[Start of Attachment]
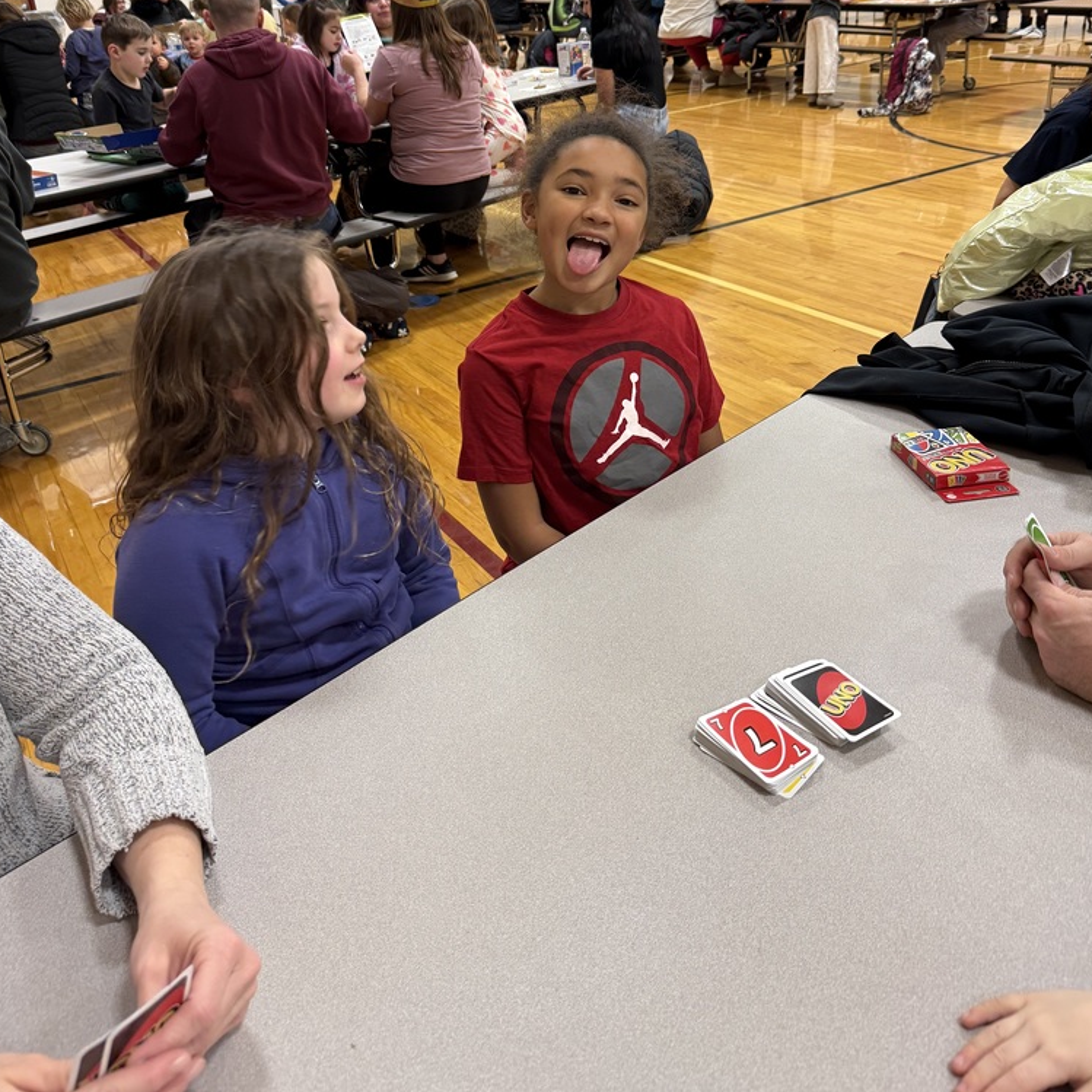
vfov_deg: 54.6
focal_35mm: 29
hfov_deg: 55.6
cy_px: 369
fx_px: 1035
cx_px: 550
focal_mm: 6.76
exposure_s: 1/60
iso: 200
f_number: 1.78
[End of Attachment]
[Brief]:
Repeat, exactly and in full, all the material above except its pictures.

[Response to the exercise]:
vfov_deg: 54.6
focal_35mm: 29
hfov_deg: 55.6
cy_px: 369
fx_px: 1035
cx_px: 550
focal_mm: 6.76
exposure_s: 1/60
iso: 200
f_number: 1.78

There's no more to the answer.